We also test the model on on the coast. One important source of data comes from the dozen-or-so moorings maintained in the summer in relatively shallow water off the Olympic Peninsula by the NOAA Olympic Coast National Marine Sanctuary. The one shown above is in about 42 m of water near Cape Elizabeth. The three plots on the left show time series of how water properties at different depth change over a full year. The darker lines are the observations, and the lighter lines are the model. As with the CTD data, what we like to see is, for example, the two red lines right on top of each other. The average error is the RMSE number in each panel, in the units of the plot. Tides have been filtered out so the main source of variability you see is due to storms (the sharp spikes) or seasonal progression (like the gradual decrease of Oxygen in the bottom water over the course of the summer). Record means are plotted versus depth in the middle top plots.

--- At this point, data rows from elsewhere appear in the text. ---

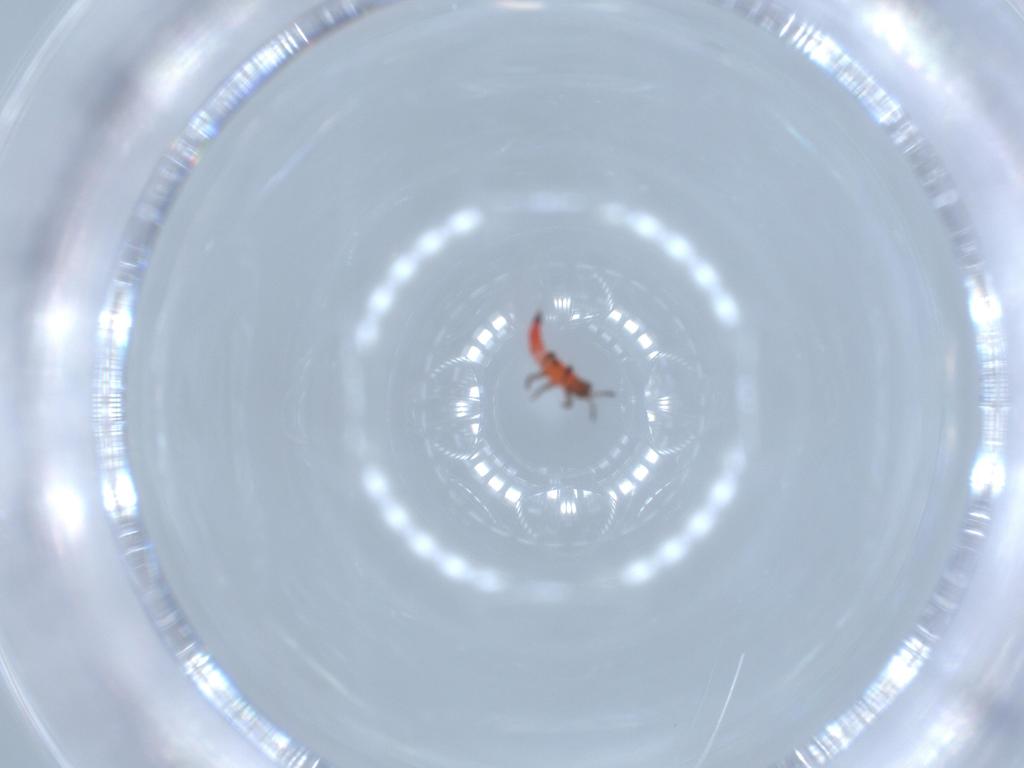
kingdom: Animalia
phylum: Arthropoda
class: Insecta
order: Thysanoptera
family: Phlaeothripidae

The lower middle plots give record means of "Willmott Skill Score" which is like model error divided by the range of the observations. If the agreement is perfect the skill is 1. The model shows some small biases - for example water at all depths are about half a degree C too cold, but overall the agreement is quite good, giving us confidence that the currents, mixing, and biogeochemical interactions predicted by the model are doing the right thing.